### Extrait à lire
○ ○ ○ ○

Un engagement pas si anodin à Cureghem

Une telle démonstration d’engagement citoyen n’est pas anodine à Cureghem. En effet, dans ce quartier, la situation s ‘apparente parfois à celle d’un mur entre les représentants institutionnels et les habitants. Les différentes parties ne s’entendent pas. D’un coté, on critique un manque d’intérêt, de l’autre on reproche… et bien, la même chose. Les jeunes se sentent « délaissés », et les pouvoirs publics « désertés » confrontés à des initiatives qui ne trouvent pas d’écho. Lors du débat du 13 octobre dernier aux Abattoirs d’Anderlecht, Taynion Cherubin, éducateur de l’asbl Bravvo déclarait :« J’estime qu’il y a des opportunités qui existent. Mais les jeunes qui habitent l’espace public ne l’utilisent pas forcément de manière éducative. C’est aussi à la jeunesse de mieux s’organiser. Lorsqu’on veut les réunir pour les faire discuter autour de thématiques afin de trouver des solutions et ensuite les faire remonter aux politiques, on a droit à des “Mais de toute façon, ça sert à rien !” Par contre, si on organise une sortie à Walibi, en deux heures, tout le monde est là. »

Face à cette situation, certains jeunes de Cureghem adoptent le discours du « de toute façon, ça ne vaut pas la peine, rien n’est fait pour nous ». C’est du moins l’avis de Brahim Ihichou,éducateur de rue à Cureghem, qui souligne que c’est une mentalité dans laquelle se cloîtrent certains jeunes Cureghemois.

○ ○ ○ ○

### Données fournies
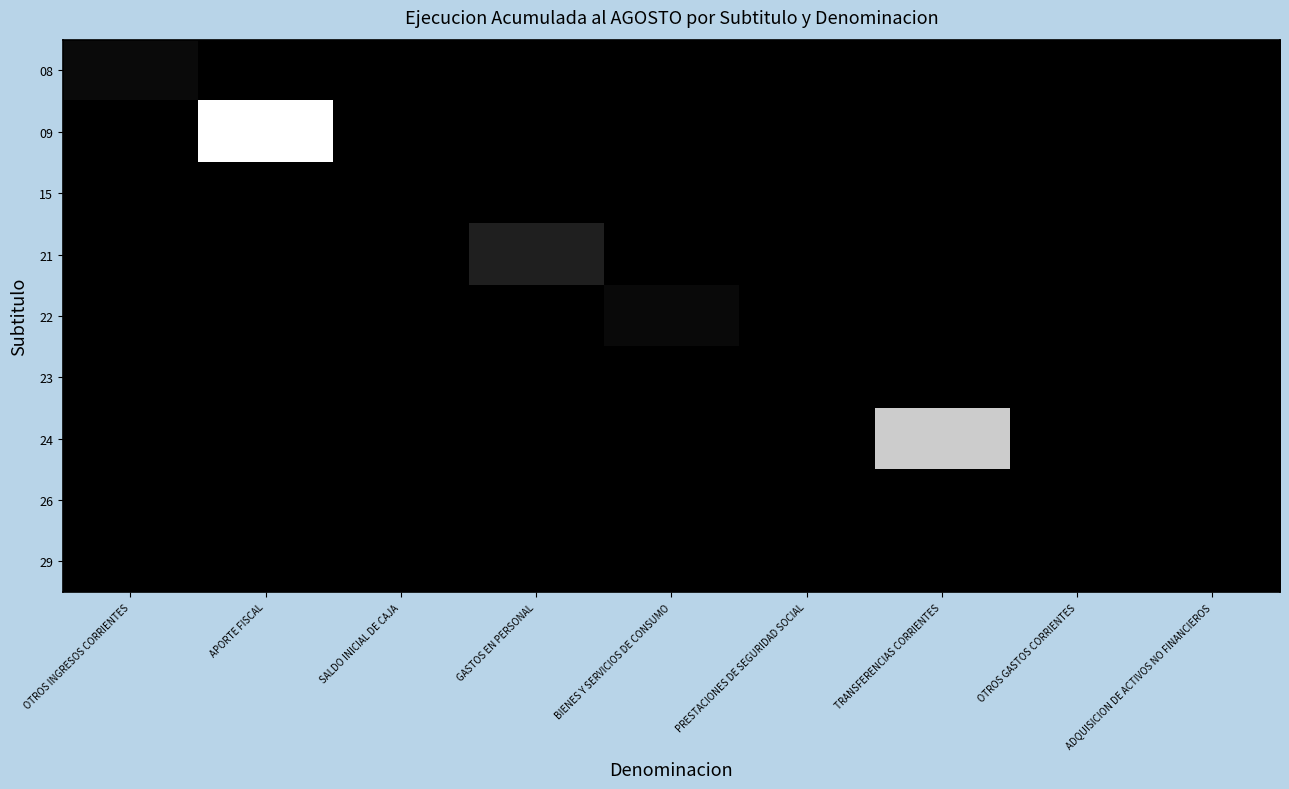

Which series has the largest range (max minus min)?

09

○ ○ ○ ○

### Questions
a. Répondez à ces questions sur l'extrait consacré à Cureghem, une réponse par ligne.
(i) Où s'est tenu le débat du 13 octobre ?
(ii) Pour quelle asbl Taynion Cherubin travaille-t-il comme éducateur ?
(iii) Quelle fonction Brahim Ihichou exerce-t-il à Cureghem ?
b. D'après l'extrait sur Cureghem, pourquoi une démonstration d'engagement citoyen n'y est-elle pas anodine ? Expliquez-le en une à trois phrases.
c. Poursuivez l'extrait sur Cureghem à partir de sa dernière phrase.

### Liste des réponses
a.
(i) Aux Abattoirs d'Anderlecht.
(ii) L'asbl Bravvo.
(iii) Il est éducateur de rue.

b. Dans ce quartier, la situation ressemble parfois à un mur entre les représentants institutionnels et les habitants. Les différentes parties ne s'entendent pas et se reprochent mutuellement un manque d'intérêt.

c.
Myriam Kolly, chargée de cours à l’Université Saint Louis, souligne que ce discours du « rien n’est fait pour nous » est surtout destiné aux acteurs institutionnels. Ils se sentent délaissés et abandonnés des pouvoirs publics en raison de leur lieu de résidence et d’installation. A cela, lors du débat Bruxitizen aux Abattoirs d’Anderlecht le 13 octobre dernier, Vital Marage, membre des services de prévention de la commune d’Anderlecht,  précisait : « Il faut arrêter de faire des caricatures et dire qu’il n’y a jamais rien qui est fait pour les jeunes ! Je n’ai jamais vu autant d’associations dans une commune. […] Je ne dis pas que c’est génial, mais je pense qu’il faut éviter les amalgames. » Si nous devrions nuancer l’acceptation que rien n’est mis en place pour eux, nous ne pourrions pas fermer les yeux sur le ressenti de ces jeunes. Il est certain qu’ils ressentent un sentiment d’abandon notamment nourri par une marginalisation scolaire – puis professionnelle, une systématisation des contrôles policiers d’identité, le radicalisme, dû auquel l’Islam devient de plus en plus facteur de marginalisation dans nos sociétés.

Phénomène assez remarquable à Cureghem, bien que leur quartier semble être la raison de leur abandon éprouvé, il agit cependant comme facteur d’identification et levier identitaire fort pour ses résidents. Avant d’être Belges, Bruxellois ou Anderlechtois, ils sont Cureghemois. Il s’agit d’une identité à part entière.

Face à ce sentiment, différentes réactions. Certains décideront de quitter le quartier, d’autres resteront. Parmi ceux restés, quelques habitants feront le choix d’investir Cureghem et se devenir un acteur engagé, notamment ceux ayant participé au budget participatif.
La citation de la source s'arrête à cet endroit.